## PROBLEM DESCRIPTION
An exact copy of the listing below is required, minus its pictures.

## SUPPLIED MATERIAL
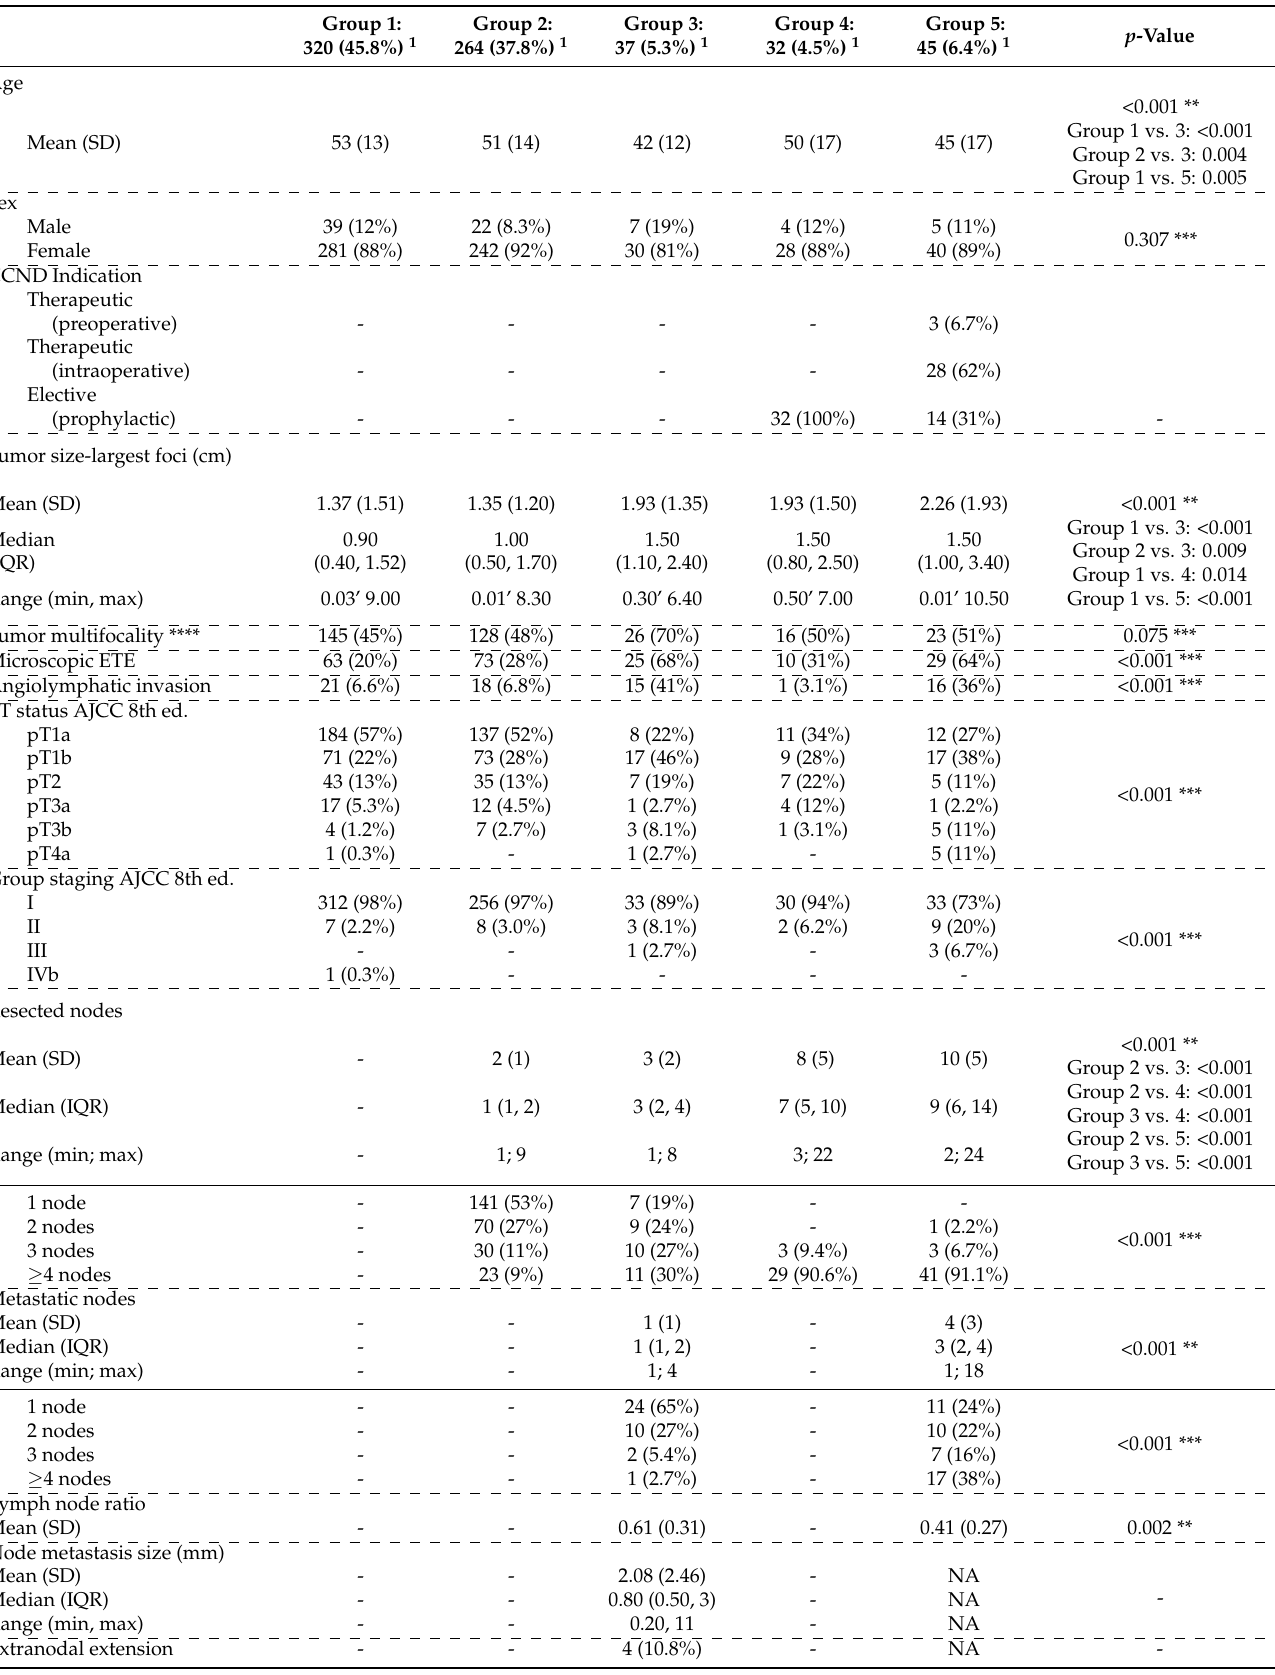
Table 1. Clinical-pathological characteristics of the patients included in the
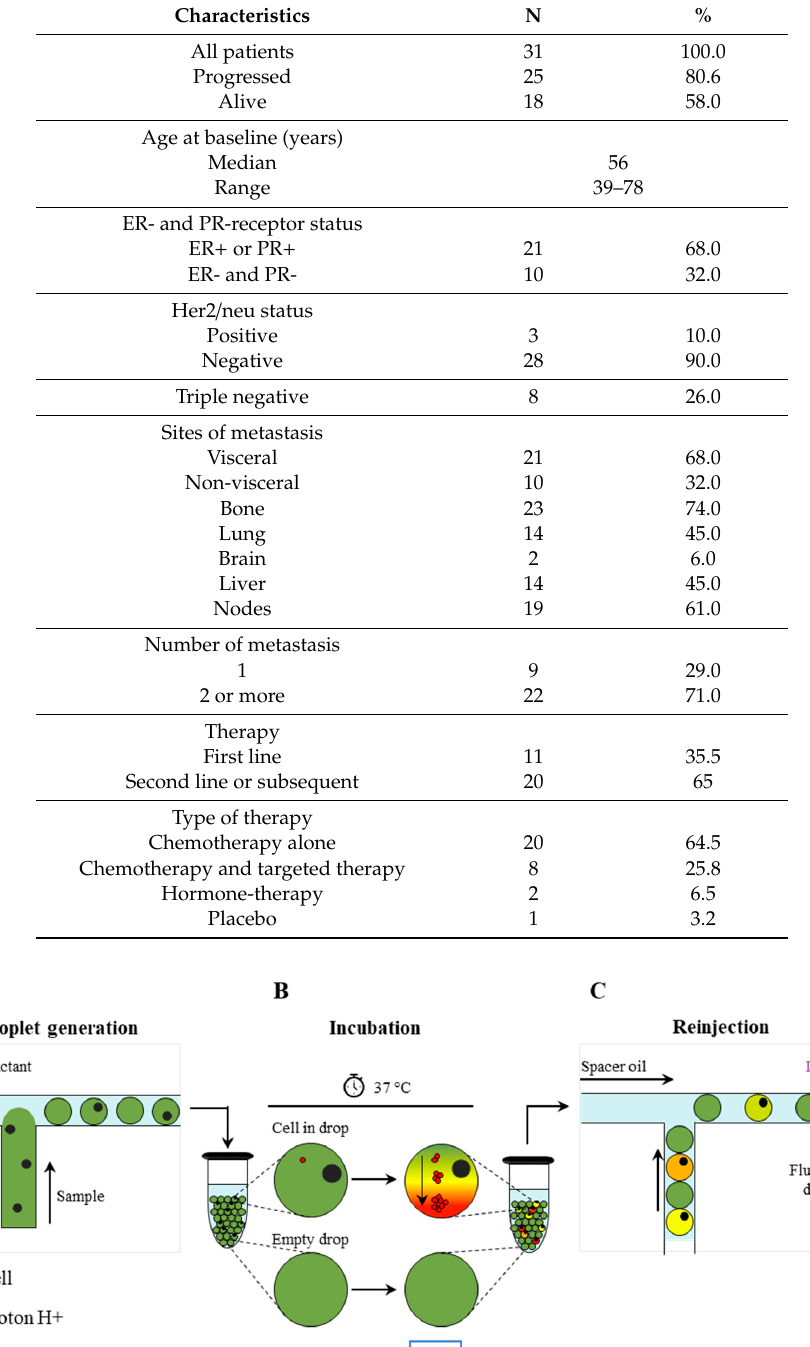
Table 1. Patient and tumor characteristics.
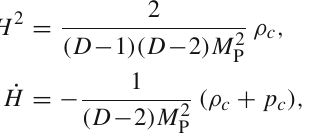
loop level. At the background level this approximation cor- responds to what is known in the literature as semiclassical gravity ,buttheone-loopapproximationsgoesbeyonditsince it includes higher order moments as well, so that background becomes stochastic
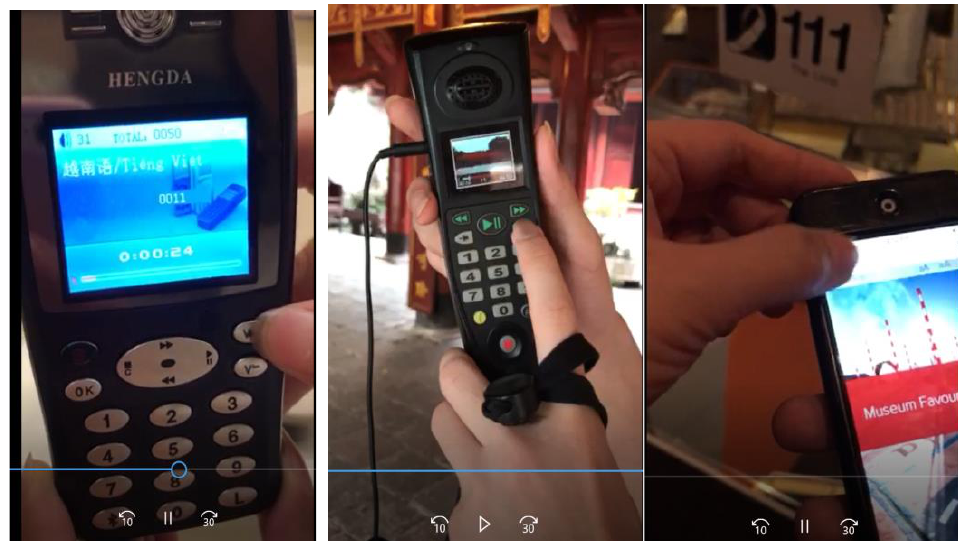
Figure 2. The video snapshots from the videos about audio guides’ operation from VNMH ( left ), TL, NMA ( right ).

## SOLUTION BELOW
Table 1. Clinical-pathological characteristics of the patients included in the
Table 1. Patient and tumor characteristics.
loop level. At the background level this approximation cor- responds to what is known in the literature as semiclassical gravity ,buttheone-loopapproximationsgoesbeyonditsince it includes higher order moments as well, so that background becomes stochastic
Figure 2. The video snapshots from the videos about audio guides’ operation from VNMH ( left ), TL, NMA ( right ).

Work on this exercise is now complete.